三菱重工業とArcelorMittalは2024年7月8日、高炉ガスなどから回収した二酸化炭素(CO2)を一酸化炭素(CO)にプラズマ変換する実証試験を開始すると発表した。ベルギーのD-CRBNが有する変換技術を用い、鉄鋼生産過程におけるCO2の循環利用(CCU:Carbon dioxide Capture and Utilization)プロセスを検証する。
今回の実証試験は、炭素(C)と酸素(O)の結合をプラズマによって切り離し、CO2をCOに変換する技術を実証するものだ。鉄鋼生産で発生するCO2には不純物が含まれており、この不純物によるプロセスや製品ガスへの影響の有無を確認する。

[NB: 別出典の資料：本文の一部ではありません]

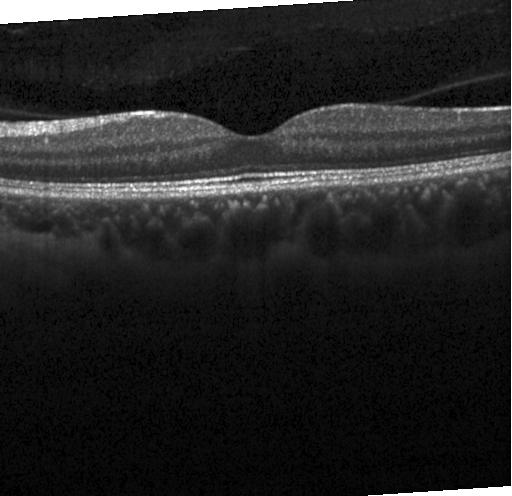
No evidence of choroidal neovascularization, diabetic macular edema, or drusen.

ベルギーにあるArcelorMittalのゲント製鉄所では、三菱重工業が関西電力と共同開発した「Advanced KM CDR Process」によるCO2回収実証試験が、同年5月より進行中。この回収装置からCO2を供給する。回収装置と変換装置は、同年7月1日に接続された。
生産したCOは、コークスや原料炭の代替として高炉で使用したり、化学品や代替燃料製造の原料に活用できる。三菱重工業は両社との協働により、製鉄分野における既存設備の脱炭素化を図る考えだ。